Pertanyaannya, apakah perlu ekspor benih dilegalkan kembali?
Menteri Edhy Prabowo dan jajarannya saat ini memang tengah menggodok rencana review peraturan tersebut dan belum ada keputusan final mengenai perlu atau tidaknya ekspor benih. Tentu kita berharap berbagai pertimbangan dan masukan harus jadi acuan.
Pertimbangan sosial ekonomi tidak boleh mengorbankan aspek kelestarian SDA dan lingkungan, pun begitu sebaliknya. Prinsip-prinsip sustainable development seperti  kehati-hatian, kepentingan intra dan antargenerasi, serta kelestarian biodiversity tidak boleh dikesampingkan.
Ekspor benih memang sangat menjanjikan, itulah kenapa black market yang melibatkan mafia-mafia kakap banyak bermain pada bisnis ini, meski aturan diberlakukan.
Tapi, pernyataan dari pejabat publik yang hangat di media bahwa ekspor benih harus dilakukan untuk menghindari praktik ilegal, bagi saya adalah logika terbalik dan keliru. Bagaimana ini jika jadi preseden bagi kasus-kasus barang ilegal lainnya?

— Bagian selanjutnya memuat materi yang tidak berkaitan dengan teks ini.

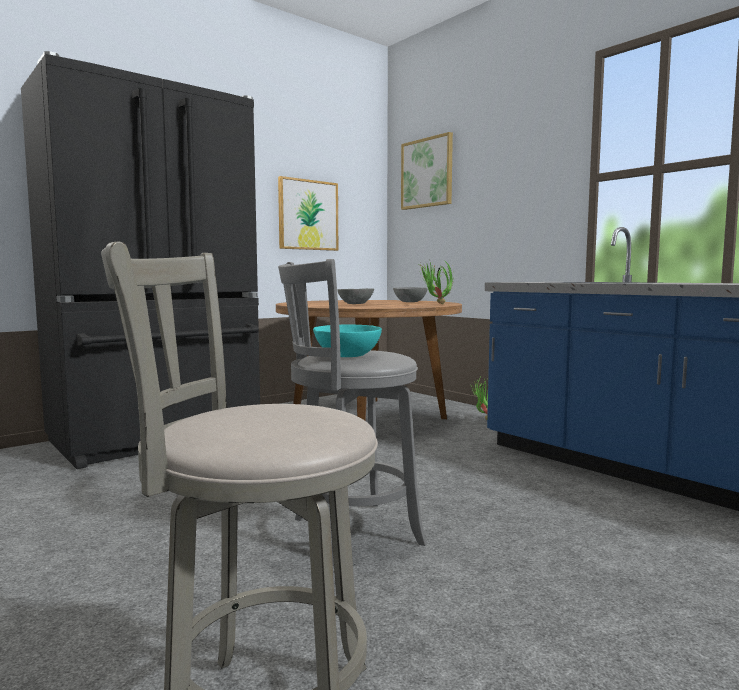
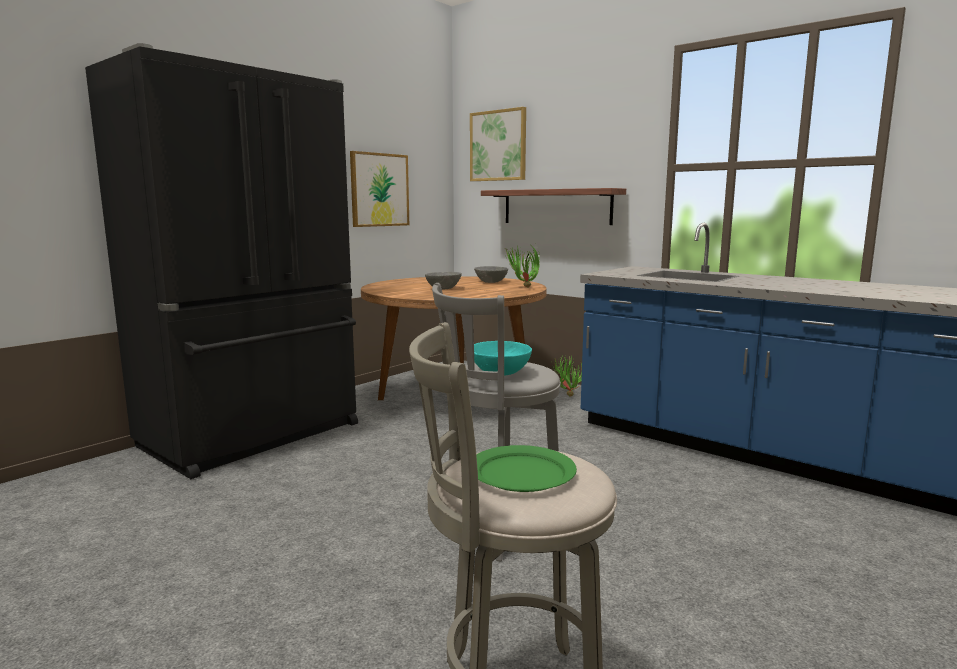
camera: 10 degrees left, 5 degrees up
(261, 419) = (522, 473): none -> green plate
(480, 228) = (556, 207): none -> shelf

Yang jelas, pandangan saya dari hasil telaahan menyarankan agar pemerintah tidak membuka ekspor benih lobster dan perdagangan benih lobster hanya bisa dilakukan untuk kepentingan pengembangan industri budidaya lobster nasional.
Jika, ekspor benih dibuka, meski dengan pengaturan kuota, saya meyakini industri budidaya nasional tidak akan bisa berkembang dan ini kontraproduktif dengan visi Presiden untuk mengembangkan industri akuakultur nasional.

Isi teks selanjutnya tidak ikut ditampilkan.